Frente a este diagnóstico inapelable, que sólo resuelve la llegada de trabajadores de fuera, crece un discurso que abomina del extranjero que ocupa puestos en la construcción, la hostelería o los cuidados, donde no hay reemplazo local, y mira con recelo al jubilado europeo que consume aquí bienes y servicios con su pensión. Un discurso que se agita con fines políticos, cada vez que llega un cayuco, olvidando el hecho demostrado de que la gran mayoría de quienes desembarcan no quieren quedarse aquí, sino seguir camino a Europa. La confusión deliberada entre trabajador migrante y migrante en tránsito, entre jubilado comunitario que gasta y subsahariano que huye, es el trampantojo de nuestro tiempo. El Gobierno de Canarias coquetea con una Ley de residencia que limitará la instalación de foráneos, mientras amplias capas sociales repiten como mantra que los extranjeros «nos quitan el trabajo». Pero… ¿qué trabajo? ¿El que los canarios no quieren o no pueden realizar?

La realidad es que el sostenimiento de la economía isleña depende cada vez más del aporte extranjero. Basta hospedarse en un hotel, visitar una obra o acudir a un hospital para comprobarlo. La economía de los cuidados, cada vez más vital para atender a una sociedad envejecida, ya está en manos de trabajadoras en su mayoría extranjeras. Y el turismo, motor de nuestro PIB, sobrevive gracias a una fuerza laboral mixta, multilingüe y, en un porcentaje elevado, venida de fuera.
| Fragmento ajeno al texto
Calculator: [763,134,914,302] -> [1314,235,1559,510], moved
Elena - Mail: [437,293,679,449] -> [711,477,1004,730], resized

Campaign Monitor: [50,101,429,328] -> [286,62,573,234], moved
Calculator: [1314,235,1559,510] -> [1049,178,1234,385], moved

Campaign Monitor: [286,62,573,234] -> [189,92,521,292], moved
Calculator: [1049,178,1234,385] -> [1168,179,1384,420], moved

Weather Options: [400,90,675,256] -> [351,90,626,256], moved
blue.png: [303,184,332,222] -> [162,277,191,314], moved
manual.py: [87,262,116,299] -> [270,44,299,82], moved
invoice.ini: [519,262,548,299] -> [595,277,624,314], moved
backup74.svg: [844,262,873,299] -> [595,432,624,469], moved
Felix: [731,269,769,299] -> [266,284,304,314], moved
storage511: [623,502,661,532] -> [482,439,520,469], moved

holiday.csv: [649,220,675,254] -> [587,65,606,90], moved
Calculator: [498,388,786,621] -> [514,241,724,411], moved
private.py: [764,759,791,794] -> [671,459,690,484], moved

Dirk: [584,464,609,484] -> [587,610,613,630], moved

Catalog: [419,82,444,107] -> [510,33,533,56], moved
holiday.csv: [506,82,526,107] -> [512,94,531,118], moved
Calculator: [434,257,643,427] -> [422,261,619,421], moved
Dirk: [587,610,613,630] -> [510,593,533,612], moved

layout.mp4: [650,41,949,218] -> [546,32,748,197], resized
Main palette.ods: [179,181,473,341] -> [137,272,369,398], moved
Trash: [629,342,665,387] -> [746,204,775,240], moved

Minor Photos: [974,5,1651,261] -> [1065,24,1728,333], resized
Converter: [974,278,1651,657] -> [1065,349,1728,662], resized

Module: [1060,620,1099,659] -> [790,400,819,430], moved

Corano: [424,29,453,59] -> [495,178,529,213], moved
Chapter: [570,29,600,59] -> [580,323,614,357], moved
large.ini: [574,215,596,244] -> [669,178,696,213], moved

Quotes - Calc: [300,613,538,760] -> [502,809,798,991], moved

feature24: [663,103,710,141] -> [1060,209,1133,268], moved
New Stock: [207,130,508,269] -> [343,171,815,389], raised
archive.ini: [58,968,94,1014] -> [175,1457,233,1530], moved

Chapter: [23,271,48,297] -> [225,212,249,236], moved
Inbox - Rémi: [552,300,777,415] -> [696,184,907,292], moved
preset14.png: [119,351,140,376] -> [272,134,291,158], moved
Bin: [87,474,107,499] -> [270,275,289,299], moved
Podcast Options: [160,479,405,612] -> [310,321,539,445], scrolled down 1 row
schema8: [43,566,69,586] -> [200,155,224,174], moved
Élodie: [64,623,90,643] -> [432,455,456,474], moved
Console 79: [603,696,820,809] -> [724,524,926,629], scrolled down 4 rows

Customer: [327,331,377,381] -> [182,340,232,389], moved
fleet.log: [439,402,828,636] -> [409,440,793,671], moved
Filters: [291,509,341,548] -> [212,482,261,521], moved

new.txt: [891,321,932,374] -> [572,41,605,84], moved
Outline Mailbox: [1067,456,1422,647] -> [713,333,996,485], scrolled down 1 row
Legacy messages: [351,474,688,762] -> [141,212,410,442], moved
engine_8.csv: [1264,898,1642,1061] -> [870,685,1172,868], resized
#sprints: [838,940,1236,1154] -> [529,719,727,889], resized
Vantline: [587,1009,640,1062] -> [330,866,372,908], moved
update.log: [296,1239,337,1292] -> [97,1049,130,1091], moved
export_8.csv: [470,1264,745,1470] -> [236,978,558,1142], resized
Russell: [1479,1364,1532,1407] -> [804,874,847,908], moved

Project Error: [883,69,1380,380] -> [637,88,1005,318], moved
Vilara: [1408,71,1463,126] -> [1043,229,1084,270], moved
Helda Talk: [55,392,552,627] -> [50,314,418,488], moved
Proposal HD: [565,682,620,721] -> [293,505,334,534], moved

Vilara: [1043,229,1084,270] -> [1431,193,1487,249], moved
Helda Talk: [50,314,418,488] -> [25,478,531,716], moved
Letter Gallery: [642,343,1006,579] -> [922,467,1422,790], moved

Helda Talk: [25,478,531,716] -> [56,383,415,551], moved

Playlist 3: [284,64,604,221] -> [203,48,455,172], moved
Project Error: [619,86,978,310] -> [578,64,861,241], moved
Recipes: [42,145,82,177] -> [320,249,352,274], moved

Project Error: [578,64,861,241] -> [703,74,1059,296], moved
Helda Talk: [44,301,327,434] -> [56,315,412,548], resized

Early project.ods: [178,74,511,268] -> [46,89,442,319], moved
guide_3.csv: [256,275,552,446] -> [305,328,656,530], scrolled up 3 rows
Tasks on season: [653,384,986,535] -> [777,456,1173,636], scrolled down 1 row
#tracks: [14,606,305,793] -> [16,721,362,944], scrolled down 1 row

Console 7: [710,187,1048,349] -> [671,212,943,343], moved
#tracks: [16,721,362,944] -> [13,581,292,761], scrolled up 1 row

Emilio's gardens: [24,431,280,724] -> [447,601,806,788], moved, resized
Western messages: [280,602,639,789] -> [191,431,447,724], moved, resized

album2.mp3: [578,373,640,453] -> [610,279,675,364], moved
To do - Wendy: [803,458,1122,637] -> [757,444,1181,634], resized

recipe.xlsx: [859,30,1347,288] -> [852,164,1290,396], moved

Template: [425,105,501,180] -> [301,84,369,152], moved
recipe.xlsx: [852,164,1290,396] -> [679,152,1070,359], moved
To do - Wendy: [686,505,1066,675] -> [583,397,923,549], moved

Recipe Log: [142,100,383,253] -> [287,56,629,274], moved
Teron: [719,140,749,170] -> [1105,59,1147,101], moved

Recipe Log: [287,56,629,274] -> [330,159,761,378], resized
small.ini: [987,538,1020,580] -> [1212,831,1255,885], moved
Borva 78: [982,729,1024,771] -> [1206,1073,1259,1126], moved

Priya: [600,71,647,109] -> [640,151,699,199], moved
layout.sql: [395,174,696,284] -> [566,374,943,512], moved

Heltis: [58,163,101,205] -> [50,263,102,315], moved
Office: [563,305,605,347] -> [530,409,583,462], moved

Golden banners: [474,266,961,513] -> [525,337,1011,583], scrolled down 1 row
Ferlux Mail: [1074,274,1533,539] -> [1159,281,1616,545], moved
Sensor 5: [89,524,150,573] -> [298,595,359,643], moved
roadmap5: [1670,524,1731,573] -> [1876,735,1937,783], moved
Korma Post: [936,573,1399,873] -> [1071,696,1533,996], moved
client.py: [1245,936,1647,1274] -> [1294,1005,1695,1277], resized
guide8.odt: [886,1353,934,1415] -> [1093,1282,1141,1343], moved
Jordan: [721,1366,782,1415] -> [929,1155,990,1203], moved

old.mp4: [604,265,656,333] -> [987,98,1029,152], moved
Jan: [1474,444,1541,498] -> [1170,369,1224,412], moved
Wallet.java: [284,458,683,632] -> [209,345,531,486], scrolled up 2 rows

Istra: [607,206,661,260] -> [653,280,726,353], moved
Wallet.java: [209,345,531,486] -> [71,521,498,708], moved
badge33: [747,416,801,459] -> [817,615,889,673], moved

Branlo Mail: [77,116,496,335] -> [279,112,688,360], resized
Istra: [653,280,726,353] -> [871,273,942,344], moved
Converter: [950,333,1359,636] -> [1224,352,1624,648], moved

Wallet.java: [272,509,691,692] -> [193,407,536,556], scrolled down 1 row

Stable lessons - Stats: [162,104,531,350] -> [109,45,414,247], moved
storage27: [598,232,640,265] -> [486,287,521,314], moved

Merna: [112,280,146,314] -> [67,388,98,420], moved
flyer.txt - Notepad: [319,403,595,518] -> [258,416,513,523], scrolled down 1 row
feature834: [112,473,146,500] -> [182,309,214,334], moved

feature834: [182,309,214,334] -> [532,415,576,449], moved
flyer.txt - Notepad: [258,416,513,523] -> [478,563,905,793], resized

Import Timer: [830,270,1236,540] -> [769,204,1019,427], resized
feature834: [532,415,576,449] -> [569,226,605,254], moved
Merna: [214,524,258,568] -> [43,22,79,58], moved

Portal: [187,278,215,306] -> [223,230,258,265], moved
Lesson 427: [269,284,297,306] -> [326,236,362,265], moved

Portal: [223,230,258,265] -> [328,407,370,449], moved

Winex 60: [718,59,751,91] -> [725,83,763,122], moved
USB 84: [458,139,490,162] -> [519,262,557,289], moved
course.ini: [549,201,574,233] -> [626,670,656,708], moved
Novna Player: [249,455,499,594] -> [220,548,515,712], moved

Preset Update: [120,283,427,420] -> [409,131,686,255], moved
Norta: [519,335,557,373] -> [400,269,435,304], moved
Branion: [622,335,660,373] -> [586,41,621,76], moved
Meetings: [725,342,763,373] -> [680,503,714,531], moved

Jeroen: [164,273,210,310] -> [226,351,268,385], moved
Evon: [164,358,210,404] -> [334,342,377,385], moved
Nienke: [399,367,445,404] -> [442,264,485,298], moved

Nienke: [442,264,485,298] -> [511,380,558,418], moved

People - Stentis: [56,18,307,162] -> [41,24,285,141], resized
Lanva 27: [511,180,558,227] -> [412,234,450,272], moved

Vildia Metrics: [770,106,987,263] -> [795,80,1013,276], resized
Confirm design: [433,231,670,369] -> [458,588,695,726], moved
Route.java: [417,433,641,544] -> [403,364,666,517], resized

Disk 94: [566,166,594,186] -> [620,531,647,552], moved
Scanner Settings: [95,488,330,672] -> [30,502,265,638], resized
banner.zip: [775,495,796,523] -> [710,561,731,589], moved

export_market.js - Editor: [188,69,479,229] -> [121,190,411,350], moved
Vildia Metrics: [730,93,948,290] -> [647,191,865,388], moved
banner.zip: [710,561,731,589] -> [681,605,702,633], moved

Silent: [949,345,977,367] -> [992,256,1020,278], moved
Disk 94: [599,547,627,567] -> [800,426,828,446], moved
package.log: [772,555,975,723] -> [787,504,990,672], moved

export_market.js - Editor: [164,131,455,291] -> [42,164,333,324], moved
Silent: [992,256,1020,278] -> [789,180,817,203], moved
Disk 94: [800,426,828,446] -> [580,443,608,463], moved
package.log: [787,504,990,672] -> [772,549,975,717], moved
Desde 2001, la población extranjera en Canarias ha aumentado un 167 por ciento, pero este crecimiento, lejos de ser escandaloso, es el más bajo del país. Aún así, políticos de distinto signo asumen como propias las banderas del populismo: prefieren alimentar la idea del «exceso de extranjeros» antes que afrontar la verdad incómoda: sin inmigración, el Bienestar colapsará en Canarias. Por cada nuevo pensionista –y en la última década el gasto regional en pensiones ha subido un 87 por ciento–, hace falta un joven cotizando. Y ese joven, en muchos casos, no será de aquí. Será de Colombia, de Italia, de Senegal, de Polonia, Venezuela o Marruecos. Nos guste o no, será alguien que vino buscando una oportunidad, y que ahora sostiene –literalmente– nuestros hospitales, nuestros hoteles y nuestras pensiones. Y quien diga que eso puede cambiar nos miente.